§ Source records:
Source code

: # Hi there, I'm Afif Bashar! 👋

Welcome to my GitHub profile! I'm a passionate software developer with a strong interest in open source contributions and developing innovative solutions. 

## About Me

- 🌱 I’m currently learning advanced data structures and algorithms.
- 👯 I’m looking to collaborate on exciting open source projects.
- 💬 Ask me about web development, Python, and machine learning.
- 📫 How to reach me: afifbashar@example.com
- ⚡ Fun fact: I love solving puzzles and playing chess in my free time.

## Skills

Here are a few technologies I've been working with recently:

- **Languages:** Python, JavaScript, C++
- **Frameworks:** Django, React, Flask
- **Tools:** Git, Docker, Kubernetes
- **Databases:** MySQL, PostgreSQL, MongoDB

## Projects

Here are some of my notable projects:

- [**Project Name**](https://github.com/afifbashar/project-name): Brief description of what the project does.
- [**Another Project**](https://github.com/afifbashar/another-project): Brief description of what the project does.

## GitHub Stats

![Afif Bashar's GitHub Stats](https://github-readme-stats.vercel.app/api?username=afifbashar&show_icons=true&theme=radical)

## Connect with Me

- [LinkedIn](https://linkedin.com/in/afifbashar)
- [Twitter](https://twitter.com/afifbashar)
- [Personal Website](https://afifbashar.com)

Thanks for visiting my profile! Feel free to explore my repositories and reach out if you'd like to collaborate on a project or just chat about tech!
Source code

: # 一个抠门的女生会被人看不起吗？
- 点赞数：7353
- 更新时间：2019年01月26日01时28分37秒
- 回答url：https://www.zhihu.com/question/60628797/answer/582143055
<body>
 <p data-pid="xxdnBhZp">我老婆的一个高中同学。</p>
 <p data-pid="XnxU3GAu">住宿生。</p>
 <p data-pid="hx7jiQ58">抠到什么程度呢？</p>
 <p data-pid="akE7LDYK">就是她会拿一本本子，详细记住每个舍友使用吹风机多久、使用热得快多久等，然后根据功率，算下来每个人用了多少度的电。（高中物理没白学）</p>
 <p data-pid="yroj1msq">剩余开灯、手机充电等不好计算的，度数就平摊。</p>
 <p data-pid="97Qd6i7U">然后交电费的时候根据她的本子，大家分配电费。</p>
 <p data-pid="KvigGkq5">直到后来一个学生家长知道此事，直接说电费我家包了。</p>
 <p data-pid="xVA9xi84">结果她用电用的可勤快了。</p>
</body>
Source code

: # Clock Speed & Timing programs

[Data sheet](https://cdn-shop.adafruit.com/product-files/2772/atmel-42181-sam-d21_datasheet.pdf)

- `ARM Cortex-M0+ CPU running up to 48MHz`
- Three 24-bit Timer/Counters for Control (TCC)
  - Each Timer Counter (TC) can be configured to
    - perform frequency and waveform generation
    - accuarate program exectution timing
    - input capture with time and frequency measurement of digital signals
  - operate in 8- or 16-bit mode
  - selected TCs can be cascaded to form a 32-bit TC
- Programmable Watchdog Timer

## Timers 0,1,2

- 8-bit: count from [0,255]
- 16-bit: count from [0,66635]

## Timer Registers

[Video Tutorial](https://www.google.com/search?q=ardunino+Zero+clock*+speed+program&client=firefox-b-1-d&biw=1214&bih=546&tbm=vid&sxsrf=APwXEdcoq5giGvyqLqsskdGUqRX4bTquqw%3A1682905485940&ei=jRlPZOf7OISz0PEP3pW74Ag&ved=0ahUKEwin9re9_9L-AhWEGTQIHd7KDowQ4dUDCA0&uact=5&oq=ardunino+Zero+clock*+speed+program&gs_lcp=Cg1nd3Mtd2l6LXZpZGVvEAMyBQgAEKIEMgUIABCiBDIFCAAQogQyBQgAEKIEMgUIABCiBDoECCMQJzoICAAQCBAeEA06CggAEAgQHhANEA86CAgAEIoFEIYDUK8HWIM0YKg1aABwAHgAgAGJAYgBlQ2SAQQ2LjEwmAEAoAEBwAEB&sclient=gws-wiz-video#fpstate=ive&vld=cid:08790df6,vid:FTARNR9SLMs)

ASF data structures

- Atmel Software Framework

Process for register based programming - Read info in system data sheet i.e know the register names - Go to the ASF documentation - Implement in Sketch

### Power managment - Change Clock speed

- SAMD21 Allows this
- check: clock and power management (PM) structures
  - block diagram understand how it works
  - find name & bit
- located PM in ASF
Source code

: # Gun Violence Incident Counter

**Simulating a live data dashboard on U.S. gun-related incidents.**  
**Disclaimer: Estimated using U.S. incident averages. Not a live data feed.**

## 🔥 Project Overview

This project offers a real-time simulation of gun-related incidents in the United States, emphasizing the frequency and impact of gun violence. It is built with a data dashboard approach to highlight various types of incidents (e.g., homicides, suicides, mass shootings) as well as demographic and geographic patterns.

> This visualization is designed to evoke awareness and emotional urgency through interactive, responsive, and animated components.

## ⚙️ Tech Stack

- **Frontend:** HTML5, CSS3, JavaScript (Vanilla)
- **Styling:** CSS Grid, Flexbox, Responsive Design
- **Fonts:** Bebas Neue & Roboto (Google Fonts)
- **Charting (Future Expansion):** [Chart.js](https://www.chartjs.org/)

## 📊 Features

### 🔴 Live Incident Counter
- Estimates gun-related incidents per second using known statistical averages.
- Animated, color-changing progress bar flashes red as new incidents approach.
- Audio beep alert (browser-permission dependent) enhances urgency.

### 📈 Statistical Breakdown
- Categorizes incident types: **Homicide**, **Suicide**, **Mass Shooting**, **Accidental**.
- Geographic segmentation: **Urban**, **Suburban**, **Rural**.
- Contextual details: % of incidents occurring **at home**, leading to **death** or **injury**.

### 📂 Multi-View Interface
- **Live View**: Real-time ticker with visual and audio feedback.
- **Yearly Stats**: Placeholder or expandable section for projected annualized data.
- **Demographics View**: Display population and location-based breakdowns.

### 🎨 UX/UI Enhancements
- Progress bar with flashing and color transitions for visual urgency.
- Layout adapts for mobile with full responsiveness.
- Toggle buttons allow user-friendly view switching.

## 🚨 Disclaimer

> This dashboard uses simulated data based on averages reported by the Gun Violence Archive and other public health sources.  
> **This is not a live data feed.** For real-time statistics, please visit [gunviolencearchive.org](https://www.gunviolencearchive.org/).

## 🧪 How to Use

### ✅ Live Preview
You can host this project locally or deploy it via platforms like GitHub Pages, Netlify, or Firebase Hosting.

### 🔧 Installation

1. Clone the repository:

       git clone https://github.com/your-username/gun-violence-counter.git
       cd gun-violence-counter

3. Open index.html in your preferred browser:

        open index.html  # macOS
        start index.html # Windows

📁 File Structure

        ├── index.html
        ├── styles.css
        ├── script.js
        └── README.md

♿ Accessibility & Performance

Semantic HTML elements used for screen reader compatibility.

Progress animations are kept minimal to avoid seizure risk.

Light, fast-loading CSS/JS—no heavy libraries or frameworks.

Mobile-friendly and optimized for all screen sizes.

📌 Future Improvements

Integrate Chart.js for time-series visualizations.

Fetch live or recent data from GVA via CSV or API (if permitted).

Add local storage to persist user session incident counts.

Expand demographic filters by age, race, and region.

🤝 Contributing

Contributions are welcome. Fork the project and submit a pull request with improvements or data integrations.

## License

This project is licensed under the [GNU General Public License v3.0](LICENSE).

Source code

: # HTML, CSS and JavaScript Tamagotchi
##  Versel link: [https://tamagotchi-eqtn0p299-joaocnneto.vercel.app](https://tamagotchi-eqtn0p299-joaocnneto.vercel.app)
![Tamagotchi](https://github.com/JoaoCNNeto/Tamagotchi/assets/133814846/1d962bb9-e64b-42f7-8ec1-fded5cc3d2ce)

§ Task prompt: All entries should be given again precisely as they appear above.

§ Answer to this problem:
Source code

: # Hi there, I'm Afif Bashar! 👋

Welcome to my GitHub profile! I'm a passionate software developer with a strong interest in open source contributions and developing innovative solutions. 

## About Me

- 🌱 I’m currently learning advanced data structures and algorithms.
- 👯 I’m looking to collaborate on exciting open source projects.
- 💬 Ask me about web development, Python, and machine learning.
- 📫 How to reach me: afifbashar@example.com
- ⚡ Fun fact: I love solving puzzles and playing chess in my free time.

## Skills

Here are a few technologies I've been working with recently:

- **Languages:** Python, JavaScript, C++
- **Frameworks:** Django, React, Flask
- **Tools:** Git, Docker, Kubernetes
- **Databases:** MySQL, PostgreSQL, MongoDB

## Projects

Here are some of my notable projects:

- [**Project Name**](https://github.com/afifbashar/project-name): Brief description of what the project does.
- [**Another Project**](https://github.com/afifbashar/another-project): Brief description of what the project does.

## GitHub Stats

![Afif Bashar's GitHub Stats](https://github-readme-stats.vercel.app/api?username=afifbashar&show_icons=true&theme=radical)

## Connect with Me

- [LinkedIn](https://linkedin.com/in/afifbashar)
- [Twitter](https://twitter.com/afifbashar)
- [Personal Website](https://afifbashar.com)

Thanks for visiting my profile! Feel free to explore my repositories and reach out if you'd like to collaborate on a project or just chat about tech!
Source code

: # 一个抠门的女生会被人看不起吗？
- 点赞数：7353
- 更新时间：2019年01月26日01时28分37秒
- 回答url：https://www.zhihu.com/question/60628797/answer/582143055
<body>
 <p data-pid="xxdnBhZp">我老婆的一个高中同学。</p>
 <p data-pid="XnxU3GAu">住宿生。</p>
 <p data-pid="hx7jiQ58">抠到什么程度呢？</p>
 <p data-pid="akE7LDYK">就是她会拿一本本子，详细记住每个舍友使用吹风机多久、使用热得快多久等，然后根据功率，算下来每个人用了多少度的电。（高中物理没白学）</p>
 <p data-pid="yroj1msq">剩余开灯、手机充电等不好计算的，度数就平摊。</p>
 <p data-pid="97Qd6i7U">然后交电费的时候根据她的本子，大家分配电费。</p>
 <p data-pid="KvigGkq5">直到后来一个学生家长知道此事，直接说电费我家包了。</p>
 <p data-pid="xVA9xi84">结果她用电用的可勤快了。</p>
</body>
Source code

: # Clock Speed & Timing programs

[Data sheet](https://cdn-shop.adafruit.com/product-files/2772/atmel-42181-sam-d21_datasheet.pdf)

- `ARM Cortex-M0+ CPU running up to 48MHz`
- Three 24-bit Timer/Counters for Control (TCC)
  - Each Timer Counter (TC) can be configured to
    - perform frequency and waveform generation
    - accuarate program exectution timing
    - input capture with time and frequency measurement of digital signals
  - operate in 8- or 16-bit mode
  - selected TCs can be cascaded to form a 32-bit TC
- Programmable Watchdog Timer

## Timers 0,1,2

- 8-bit: count from [0,255]
- 16-bit: count from [0,66635]

## Timer Registers

[Video Tutorial](https://www.google.com/search?q=ardunino+Zero+clock*+speed+program&client=firefox-b-1-d&biw=1214&bih=546&tbm=vid&sxsrf=APwXEdcoq5giGvyqLqsskdGUqRX4bTquqw%3A1682905485940&ei=jRlPZOf7OISz0PEP3pW74Ag&ved=0ahUKEwin9re9_9L-AhWEGTQIHd7KDowQ4dUDCA0&uact=5&oq=ardunino+Zero+clock*+speed+program&gs_lcp=Cg1nd3Mtd2l6LXZpZGVvEAMyBQgAEKIEMgUIABCiBDIFCAAQogQyBQgAEKIEMgUIABCiBDoECCMQJzoICAAQCBAeEA06CggAEAgQHhANEA86CAgAEIoFEIYDUK8HWIM0YKg1aABwAHgAgAGJAYgBlQ2SAQQ2LjEwmAEAoAEBwAEB&sclient=gws-wiz-video#fpstate=ive&vld=cid:08790df6,vid:FTARNR9SLMs)

ASF data structures

- Atmel Software Framework

Process for register based programming - Read info in system data sheet i.e know the register names - Go to the ASF documentation - Implement in Sketch

### Power managment - Change Clock speed

- SAMD21 Allows this
- check: clock and power management (PM) structures
  - block diagram understand how it works
  - find name & bit
- located PM in ASF
Source code

: # Gun Violence Incident Counter

**Simulating a live data dashboard on U.S. gun-related incidents.**  
**Disclaimer: Estimated using U.S. incident averages. Not a live data feed.**

## 🔥 Project Overview

This project offers a real-time simulation of gun-related incidents in the United States, emphasizing the frequency and impact of gun violence. It is built with a data dashboard approach to highlight various types of incidents (e.g., homicides, suicides, mass shootings) as well as demographic and geographic patterns.

> This visualization is designed to evoke awareness and emotional urgency through interactive, responsive, and animated components.

## ⚙️ Tech Stack

- **Frontend:** HTML5, CSS3, JavaScript (Vanilla)
- **Styling:** CSS Grid, Flexbox, Responsive Design
- **Fonts:** Bebas Neue & Roboto (Google Fonts)
- **Charting (Future Expansion):** [Chart.js](https://www.chartjs.org/)

## 📊 Features

### 🔴 Live Incident Counter
- Estimates gun-related incidents per second using known statistical averages.
- Animated, color-changing progress bar flashes red as new incidents approach.
- Audio beep alert (browser-permission dependent) enhances urgency.

### 📈 Statistical Breakdown
- Categorizes incident types: **Homicide**, **Suicide**, **Mass Shooting**, **Accidental**.
- Geographic segmentation: **Urban**, **Suburban**, **Rural**.
- Contextual details: % of incidents occurring **at home**, leading to **death** or **injury**.

### 📂 Multi-View Interface
- **Live View**: Real-time ticker with visual and audio feedback.
- **Yearly Stats**: Placeholder or expandable section for projected annualized data.
- **Demographics View**: Display population and location-based breakdowns.

### 🎨 UX/UI Enhancements
- Progress bar with flashing and color transitions for visual urgency.
- Layout adapts for mobile with full responsiveness.
- Toggle buttons allow user-friendly view switching.

## 🚨 Disclaimer

> This dashboard uses simulated data based on averages reported by the Gun Violence Archive and other public health sources.  
> **This is not a live data feed.** For real-time statistics, please visit [gunviolencearchive.org](https://www.gunviolencearchive.org/).

## 🧪 How to Use

### ✅ Live Preview
You can host this project locally or deploy it via platforms like GitHub Pages, Netlify, or Firebase Hosting.

### 🔧 Installation

1. Clone the repository:

       git clone https://github.com/your-username/gun-violence-counter.git
       cd gun-violence-counter

3. Open index.html in your preferred browser:

        open index.html  # macOS
        start index.html # Windows

📁 File Structure

        ├── index.html
        ├── styles.css
        ├── script.js
        └── README.md

♿ Accessibility & Performance

Semantic HTML elements used for screen reader compatibility.

Progress animations are kept minimal to avoid seizure risk.

Light, fast-loading CSS/JS—no heavy libraries or frameworks.

Mobile-friendly and optimized for all screen sizes.

📌 Future Improvements

Integrate Chart.js for time-series visualizations.

Fetch live or recent data from GVA via CSV or API (if permitted).

Add local storage to persist user session incident counts.

Expand demographic filters by age, race, and region.

🤝 Contributing

Contributions are welcome. Fork the project and submit a pull request with improvements or data integrations.

## License

This project is licensed under the [GNU General Public License v3.0](LICENSE).

Source code

: # HTML, CSS and JavaScript Tamagotchi
##  Versel link: [https://tamagotchi-eqtn0p299-joaocnneto.vercel.app](https://tamagotchi-eqtn0p299-joaocnneto.vercel.app)
![Tamagotchi](https://github.com/JoaoCNNeto/Tamagotchi/assets/133814846/1d962bb9-e64b-42f7-8ec1-fded5cc3d2ce)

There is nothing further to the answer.